Alcuni amici hanno fatto un parallelo fra l’incendio che ha devastato la cattedrale Notre Dame di Parigi e l’incendio che distrusse il primo Goetheanum di Dornach. Cosa pensate dell’accostamento?
Elisa F.
Gli accostamenti si possono fare sulle cose piú disparate. In questo caso si tratta di due incendi, entrambi riguardanti un tempio della cristianità, e benché apparentemente di natura dissimile e destinati a fruitori di genere assai diverso, il parallelo è plausibile. E anche il risultato potrebbe essere comparato. In merito alla parte danneggiata di Notre Dame, la ricostruzione, per quanto similare, apparirà come un cenotafio eretto in sostituzione di quanto è andato distrutto.
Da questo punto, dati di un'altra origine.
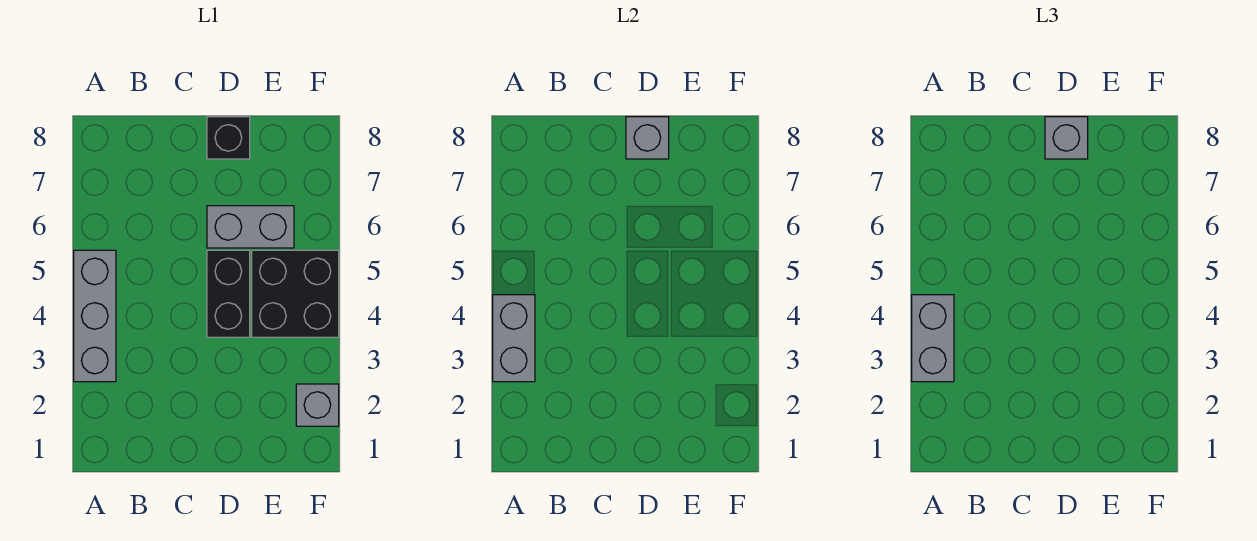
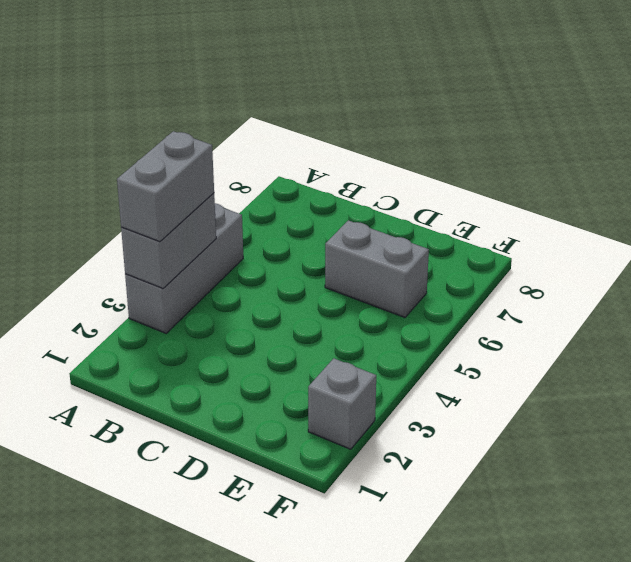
none -> black 1x2 brick [207,250,250,337]
none -> black 1x1 brick [207,117,250,159]

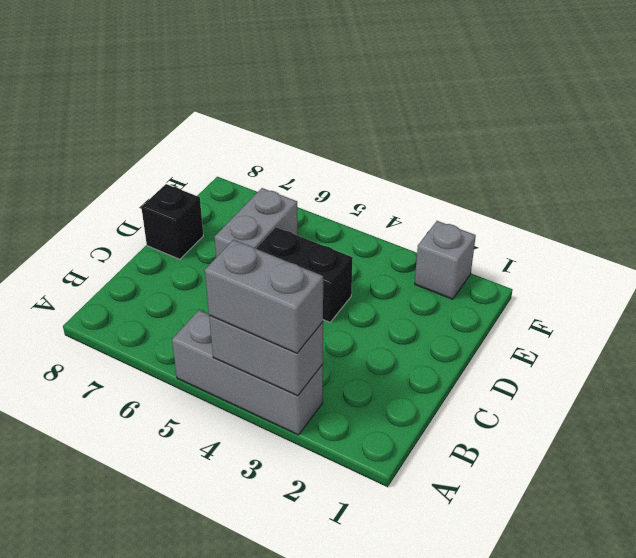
none -> black 2x2 brick [252,250,339,337]
none -> grey 1x1 brick [626,117,669,159]

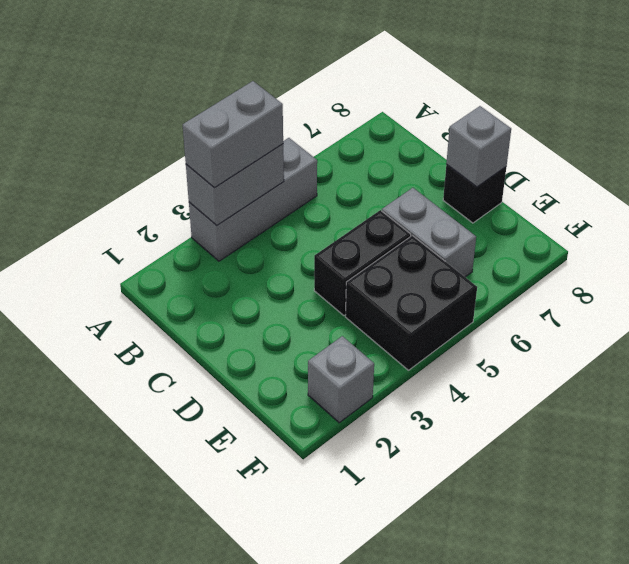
none -> grey 1x1 brick [1045,117,1088,159]

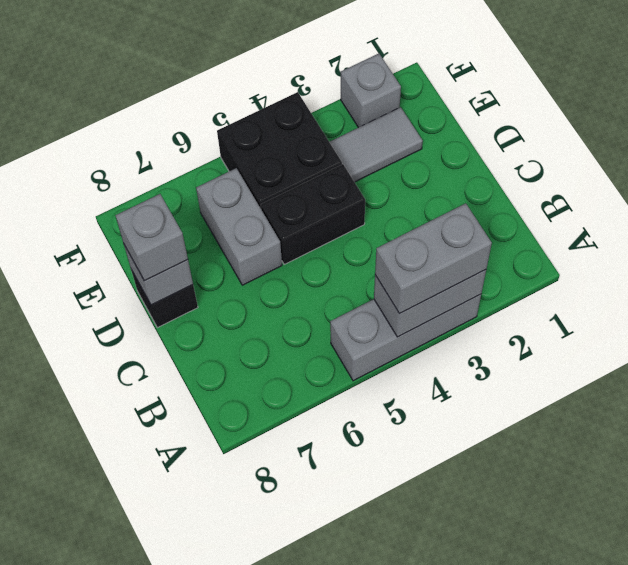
grey 1x2 tile [330,107,423,182] -> none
Riguardo alla ricostruzione del Goetheanum, il secondo, in cemento, può essere considerato un mausoleo edificato a rimembranza del primo, superbamente ligneo. In entrambi i casi, quanto è andato perduto fisicamente rimarrà ben visibile all’occhio chiaroveggente, dato che l’eterico dei due è ancora lì, in tutto lo splendore artistico e il mistero che gli ideatori e i costruttori vi hanno profuso. Disse in proposito Rudolf Steiner, durante il Convegno di Natale, che se qualcuno dice che il Goetheanum non c’è piú, questo può riferirsi solo all’edificio, ma il Goetheanum stesso c’è sempre. A un tratto si vede un’altra realtà che ci risplende dentro: è l’esistenza spirituale, poiché questa è e rimane. Se il fisico può passare oltre la soglia, può anche passare oltre l’incendio. E anche la cattedrale di Parigi, ricostruita o no, in maniera simile o meno, vivrà sempre nella sua interezza nel mondo imperituro degli archetipi.